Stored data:
◇ ◇ ◇ ◇ ◇ ◇ ◇

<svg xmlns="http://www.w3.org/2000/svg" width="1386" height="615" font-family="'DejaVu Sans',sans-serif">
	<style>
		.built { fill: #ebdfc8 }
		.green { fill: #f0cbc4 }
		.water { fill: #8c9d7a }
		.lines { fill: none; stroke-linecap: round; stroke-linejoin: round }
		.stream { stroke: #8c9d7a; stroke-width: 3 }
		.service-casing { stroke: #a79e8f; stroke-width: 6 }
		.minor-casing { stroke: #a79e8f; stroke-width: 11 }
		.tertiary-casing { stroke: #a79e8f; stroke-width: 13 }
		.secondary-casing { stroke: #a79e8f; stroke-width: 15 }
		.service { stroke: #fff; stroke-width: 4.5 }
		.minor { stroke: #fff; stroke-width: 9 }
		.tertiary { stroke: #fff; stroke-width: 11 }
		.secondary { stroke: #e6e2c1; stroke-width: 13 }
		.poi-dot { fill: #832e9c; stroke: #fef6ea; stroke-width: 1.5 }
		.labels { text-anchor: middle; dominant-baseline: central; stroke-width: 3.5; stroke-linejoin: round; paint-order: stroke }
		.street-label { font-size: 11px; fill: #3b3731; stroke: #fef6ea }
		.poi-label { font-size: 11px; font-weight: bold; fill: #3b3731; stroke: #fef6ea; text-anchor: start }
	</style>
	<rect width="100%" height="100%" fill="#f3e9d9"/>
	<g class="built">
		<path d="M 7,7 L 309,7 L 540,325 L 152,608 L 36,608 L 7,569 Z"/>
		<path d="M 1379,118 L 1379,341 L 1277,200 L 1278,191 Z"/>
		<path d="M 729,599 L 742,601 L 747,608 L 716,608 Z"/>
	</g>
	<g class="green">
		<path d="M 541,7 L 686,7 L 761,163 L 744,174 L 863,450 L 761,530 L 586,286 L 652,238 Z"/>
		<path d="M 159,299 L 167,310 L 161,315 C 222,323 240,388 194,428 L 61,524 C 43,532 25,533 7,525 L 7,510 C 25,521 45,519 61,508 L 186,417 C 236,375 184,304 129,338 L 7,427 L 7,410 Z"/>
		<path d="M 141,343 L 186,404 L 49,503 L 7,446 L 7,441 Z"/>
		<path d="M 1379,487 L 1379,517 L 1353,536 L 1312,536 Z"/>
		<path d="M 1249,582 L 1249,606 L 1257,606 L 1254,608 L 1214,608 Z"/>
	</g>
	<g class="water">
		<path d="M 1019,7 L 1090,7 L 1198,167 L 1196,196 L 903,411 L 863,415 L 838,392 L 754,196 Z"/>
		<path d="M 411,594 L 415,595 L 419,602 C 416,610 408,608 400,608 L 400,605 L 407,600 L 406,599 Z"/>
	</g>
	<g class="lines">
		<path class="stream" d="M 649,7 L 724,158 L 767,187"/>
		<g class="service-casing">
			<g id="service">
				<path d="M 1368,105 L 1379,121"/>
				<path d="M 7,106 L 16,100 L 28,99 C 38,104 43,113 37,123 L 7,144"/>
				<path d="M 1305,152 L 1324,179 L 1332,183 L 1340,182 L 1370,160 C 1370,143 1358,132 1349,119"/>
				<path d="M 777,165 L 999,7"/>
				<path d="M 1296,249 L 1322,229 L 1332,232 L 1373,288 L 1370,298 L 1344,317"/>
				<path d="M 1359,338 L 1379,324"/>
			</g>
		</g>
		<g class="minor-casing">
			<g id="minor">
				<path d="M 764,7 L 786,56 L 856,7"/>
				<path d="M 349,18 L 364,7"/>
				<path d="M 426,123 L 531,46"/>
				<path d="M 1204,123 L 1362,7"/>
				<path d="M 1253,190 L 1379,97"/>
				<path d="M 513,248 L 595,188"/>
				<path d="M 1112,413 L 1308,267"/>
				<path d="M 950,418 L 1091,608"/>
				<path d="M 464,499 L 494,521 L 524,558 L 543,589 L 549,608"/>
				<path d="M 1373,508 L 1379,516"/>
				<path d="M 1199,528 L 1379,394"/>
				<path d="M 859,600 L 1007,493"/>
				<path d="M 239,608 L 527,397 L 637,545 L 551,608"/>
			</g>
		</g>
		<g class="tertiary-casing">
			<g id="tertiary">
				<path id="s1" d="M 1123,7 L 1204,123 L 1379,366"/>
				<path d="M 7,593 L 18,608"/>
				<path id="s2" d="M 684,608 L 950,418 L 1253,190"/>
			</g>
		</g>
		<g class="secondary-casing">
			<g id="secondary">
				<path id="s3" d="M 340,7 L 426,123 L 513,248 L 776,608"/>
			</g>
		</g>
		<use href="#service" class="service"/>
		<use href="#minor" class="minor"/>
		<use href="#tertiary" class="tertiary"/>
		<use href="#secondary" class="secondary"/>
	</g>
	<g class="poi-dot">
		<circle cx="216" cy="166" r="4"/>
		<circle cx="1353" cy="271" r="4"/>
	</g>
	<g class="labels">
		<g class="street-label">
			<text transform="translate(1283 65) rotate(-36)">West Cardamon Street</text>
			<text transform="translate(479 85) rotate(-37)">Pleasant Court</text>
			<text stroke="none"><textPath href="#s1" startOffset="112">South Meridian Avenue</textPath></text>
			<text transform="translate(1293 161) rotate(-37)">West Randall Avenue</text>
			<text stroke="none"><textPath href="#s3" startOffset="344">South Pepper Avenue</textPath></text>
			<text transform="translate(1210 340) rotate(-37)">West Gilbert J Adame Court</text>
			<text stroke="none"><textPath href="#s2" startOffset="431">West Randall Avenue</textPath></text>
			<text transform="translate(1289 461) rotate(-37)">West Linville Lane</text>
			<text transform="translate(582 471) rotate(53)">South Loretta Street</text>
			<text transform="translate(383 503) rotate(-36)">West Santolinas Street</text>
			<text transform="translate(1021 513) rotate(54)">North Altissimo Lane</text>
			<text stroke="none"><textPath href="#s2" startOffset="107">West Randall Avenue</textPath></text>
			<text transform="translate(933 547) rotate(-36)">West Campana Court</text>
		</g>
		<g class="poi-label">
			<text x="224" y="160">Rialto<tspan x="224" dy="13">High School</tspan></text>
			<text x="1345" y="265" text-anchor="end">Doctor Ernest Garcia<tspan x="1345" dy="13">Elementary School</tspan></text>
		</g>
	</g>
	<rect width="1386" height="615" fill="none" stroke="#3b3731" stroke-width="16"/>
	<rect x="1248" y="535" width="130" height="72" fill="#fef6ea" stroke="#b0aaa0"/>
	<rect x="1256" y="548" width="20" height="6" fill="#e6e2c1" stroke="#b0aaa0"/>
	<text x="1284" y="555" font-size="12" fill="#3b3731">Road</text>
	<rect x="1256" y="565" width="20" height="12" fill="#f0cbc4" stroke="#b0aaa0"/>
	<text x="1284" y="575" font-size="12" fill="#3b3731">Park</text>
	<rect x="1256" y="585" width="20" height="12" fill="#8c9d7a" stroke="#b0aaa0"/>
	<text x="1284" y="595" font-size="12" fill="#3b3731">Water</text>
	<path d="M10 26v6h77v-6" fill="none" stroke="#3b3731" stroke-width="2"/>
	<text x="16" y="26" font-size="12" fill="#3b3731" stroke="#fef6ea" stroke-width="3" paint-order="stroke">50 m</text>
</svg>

◇ ◇ ◇ ◇ ◇ ◇ ◇

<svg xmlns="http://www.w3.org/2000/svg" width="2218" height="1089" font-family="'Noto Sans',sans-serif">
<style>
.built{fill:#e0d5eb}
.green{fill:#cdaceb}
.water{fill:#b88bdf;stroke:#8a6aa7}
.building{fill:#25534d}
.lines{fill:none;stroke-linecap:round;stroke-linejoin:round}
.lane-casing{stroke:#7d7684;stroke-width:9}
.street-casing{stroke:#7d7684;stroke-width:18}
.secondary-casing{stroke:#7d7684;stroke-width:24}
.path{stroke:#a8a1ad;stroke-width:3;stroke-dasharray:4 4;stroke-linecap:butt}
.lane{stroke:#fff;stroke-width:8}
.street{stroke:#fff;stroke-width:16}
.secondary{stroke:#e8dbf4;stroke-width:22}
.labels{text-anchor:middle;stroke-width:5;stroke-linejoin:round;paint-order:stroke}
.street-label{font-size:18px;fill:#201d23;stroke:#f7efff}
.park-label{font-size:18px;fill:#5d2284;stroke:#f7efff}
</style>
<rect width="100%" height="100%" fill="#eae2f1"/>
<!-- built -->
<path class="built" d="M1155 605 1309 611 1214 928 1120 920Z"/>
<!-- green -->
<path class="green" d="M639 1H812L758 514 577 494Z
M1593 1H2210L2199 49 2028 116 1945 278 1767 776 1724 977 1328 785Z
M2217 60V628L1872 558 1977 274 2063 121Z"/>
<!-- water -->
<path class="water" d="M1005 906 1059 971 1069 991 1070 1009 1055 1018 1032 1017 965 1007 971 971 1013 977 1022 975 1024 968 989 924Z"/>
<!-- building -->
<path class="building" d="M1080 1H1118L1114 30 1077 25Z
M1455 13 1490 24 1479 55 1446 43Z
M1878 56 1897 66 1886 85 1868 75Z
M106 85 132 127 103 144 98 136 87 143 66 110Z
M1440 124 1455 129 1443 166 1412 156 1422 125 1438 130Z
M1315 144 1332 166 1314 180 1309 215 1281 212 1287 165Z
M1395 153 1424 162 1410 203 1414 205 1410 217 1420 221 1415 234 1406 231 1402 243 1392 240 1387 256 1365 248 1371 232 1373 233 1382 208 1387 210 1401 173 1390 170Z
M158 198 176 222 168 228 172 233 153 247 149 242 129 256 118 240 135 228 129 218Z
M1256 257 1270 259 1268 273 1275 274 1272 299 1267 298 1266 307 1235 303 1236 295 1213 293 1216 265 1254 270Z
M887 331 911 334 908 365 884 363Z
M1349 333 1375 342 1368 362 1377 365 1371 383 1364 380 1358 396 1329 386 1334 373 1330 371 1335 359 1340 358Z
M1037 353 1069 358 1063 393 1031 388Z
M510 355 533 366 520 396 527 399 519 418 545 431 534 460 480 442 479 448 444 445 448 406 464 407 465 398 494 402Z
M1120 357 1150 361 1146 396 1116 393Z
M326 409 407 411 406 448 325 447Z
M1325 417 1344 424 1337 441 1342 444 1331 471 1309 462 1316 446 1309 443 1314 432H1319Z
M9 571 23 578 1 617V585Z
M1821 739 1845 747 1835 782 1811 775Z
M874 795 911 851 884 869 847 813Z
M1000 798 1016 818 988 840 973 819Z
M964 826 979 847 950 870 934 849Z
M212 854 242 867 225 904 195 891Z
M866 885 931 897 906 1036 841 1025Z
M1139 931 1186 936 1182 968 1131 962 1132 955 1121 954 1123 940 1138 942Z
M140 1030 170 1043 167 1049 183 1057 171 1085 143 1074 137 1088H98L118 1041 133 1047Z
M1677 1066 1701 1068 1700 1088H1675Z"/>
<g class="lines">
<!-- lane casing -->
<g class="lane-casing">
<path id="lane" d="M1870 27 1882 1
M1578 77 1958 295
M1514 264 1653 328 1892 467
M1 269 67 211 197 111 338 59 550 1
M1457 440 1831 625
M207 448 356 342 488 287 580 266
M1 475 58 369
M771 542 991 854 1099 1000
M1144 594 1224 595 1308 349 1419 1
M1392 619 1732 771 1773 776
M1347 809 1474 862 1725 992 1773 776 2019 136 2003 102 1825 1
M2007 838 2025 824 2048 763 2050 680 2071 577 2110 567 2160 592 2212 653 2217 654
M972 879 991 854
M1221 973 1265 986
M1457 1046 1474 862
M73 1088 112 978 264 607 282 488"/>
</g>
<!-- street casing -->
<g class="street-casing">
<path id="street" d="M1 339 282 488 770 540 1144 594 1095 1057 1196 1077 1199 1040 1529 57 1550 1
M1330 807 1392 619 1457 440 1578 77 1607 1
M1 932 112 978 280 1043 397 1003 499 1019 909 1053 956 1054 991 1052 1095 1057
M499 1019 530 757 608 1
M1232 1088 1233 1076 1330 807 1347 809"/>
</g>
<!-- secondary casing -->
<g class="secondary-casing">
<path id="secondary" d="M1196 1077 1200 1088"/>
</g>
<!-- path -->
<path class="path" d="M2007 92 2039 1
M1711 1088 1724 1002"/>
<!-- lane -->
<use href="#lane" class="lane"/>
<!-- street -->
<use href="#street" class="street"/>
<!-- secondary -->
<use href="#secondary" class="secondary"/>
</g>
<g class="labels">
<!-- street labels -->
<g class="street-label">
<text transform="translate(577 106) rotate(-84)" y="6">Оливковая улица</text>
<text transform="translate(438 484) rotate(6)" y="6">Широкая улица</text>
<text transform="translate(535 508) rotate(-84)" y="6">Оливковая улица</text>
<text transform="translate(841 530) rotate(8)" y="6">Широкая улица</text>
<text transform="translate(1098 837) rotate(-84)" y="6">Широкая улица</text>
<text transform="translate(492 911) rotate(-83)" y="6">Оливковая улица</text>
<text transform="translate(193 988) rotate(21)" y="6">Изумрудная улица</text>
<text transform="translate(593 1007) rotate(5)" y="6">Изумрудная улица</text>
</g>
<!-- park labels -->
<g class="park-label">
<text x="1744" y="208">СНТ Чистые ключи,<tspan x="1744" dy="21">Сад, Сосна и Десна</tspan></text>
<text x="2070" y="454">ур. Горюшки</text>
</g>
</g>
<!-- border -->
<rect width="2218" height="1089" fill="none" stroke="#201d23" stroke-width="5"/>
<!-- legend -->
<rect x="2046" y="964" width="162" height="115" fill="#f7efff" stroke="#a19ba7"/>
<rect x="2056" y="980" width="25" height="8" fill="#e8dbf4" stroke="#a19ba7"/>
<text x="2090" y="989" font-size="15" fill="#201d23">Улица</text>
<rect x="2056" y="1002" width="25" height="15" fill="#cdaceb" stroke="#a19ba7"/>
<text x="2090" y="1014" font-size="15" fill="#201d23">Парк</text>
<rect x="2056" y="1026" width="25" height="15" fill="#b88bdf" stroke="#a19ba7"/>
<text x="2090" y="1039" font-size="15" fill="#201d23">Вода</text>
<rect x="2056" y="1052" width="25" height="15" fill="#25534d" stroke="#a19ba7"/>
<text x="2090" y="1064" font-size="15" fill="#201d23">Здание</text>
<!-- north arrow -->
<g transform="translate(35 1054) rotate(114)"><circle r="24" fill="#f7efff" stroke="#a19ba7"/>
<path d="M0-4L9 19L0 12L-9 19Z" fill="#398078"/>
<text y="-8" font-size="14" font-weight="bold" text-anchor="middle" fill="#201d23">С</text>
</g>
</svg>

◇ ◇ ◇ ◇ ◇ ◇ ◇

*Problem*. Please reproduce, exactly as they appear above, the lines from the line containing "M964 826 979 847 950 870 934 849Z" up to and including the line containing "<!-- park labels -->".

*Solution to the exercise*.
M964 826 979 847 950 870 934 849Z
M212 854 242 867 225 904 195 891Z
M866 885 931 897 906 1036 841 1025Z
M1139 931 1186 936 1182 968 1131 962 1132 955 1121 954 1123 940 1138 942Z
M140 1030 170 1043 167 1049 183 1057 171 1085 143 1074 137 1088H98L118 1041 133 1047Z
M1677 1066 1701 1068 1700 1088H1675Z"/>
<g class="lines">
<!-- lane casing -->
<g class="lane-casing">
<path id="lane" d="M1870 27 1882 1
M1578 77 1958 295
M1514 264 1653 328 1892 467
M1 269 67 211 197 111 338 59 550 1
M1457 440 1831 625
M207 448 356 342 488 287 580 266
M1 475 58 369
M771 542 991 854 1099 1000
M1144 594 1224 595 1308 349 1419 1
M1392 619 1732 771 1773 776
M1347 809 1474 862 1725 992 1773 776 2019 136 2003 102 1825 1
M2007 838 2025 824 2048 763 2050 680 2071 577 2110 567 2160 592 2212 653 2217 654
M972 879 991 854
M1221 973 1265 986
M1457 1046 1474 862
M73 1088 112 978 264 607 282 488"/>
</g>
<!-- street casing -->
<g class="street-casing">
<path id="street" d="M1 339 282 488 770 540 1144 594 1095 1057 1196 1077 1199 1040 1529 57 1550 1
M1330 807 1392 619 1457 440 1578 77 1607 1
M1 932 112 978 280 1043 397 1003 499 1019 909 1053 956 1054 991 1052 1095 1057
M499 1019 530 757 608 1
M1232 1088 1233 1076 1330 807 1347 809"/>
</g>
<!-- secondary casing -->
<g class="secondary-casing">
<path id="secondary" d="M1196 1077 1200 1088"/>
</g>
<!-- path -->
<path class="path" d="M2007 92 2039 1
M1711 1088 1724 1002"/>
<!-- lane -->
<use href="#lane" class="lane"/>
<!-- street -->
<use href="#street" class="street"/>
<!-- secondary -->
<use href="#secondary" class="secondary"/>
</g>
<g class="labels">
<!-- street labels -->
<g class="street-label">
<text transform="translate(577 106) rotate(-84)" y="6">Оливковая улица</text>
<text transform="translate(438 484) rotate(6)" y="6">Широкая улица</text>
<text transform="translate(535 508) rotate(-84)" y="6">Оливковая улица</text>
<text transform="translate(841 530) rotate(8)" y="6">Широкая улица</text>
<text transform="translate(1098 837) rotate(-84)" y="6">Широкая улица</text>
<text transform="translate(492 911) rotate(-83)" y="6">Оливковая улица</text>
<text transform="translate(193 988) rotate(21)" y="6">Изумрудная улица</text>
<text transform="translate(593 1007) rotate(5)" y="6">Изумрудная улица</text>
</g>
<!-- park labels -->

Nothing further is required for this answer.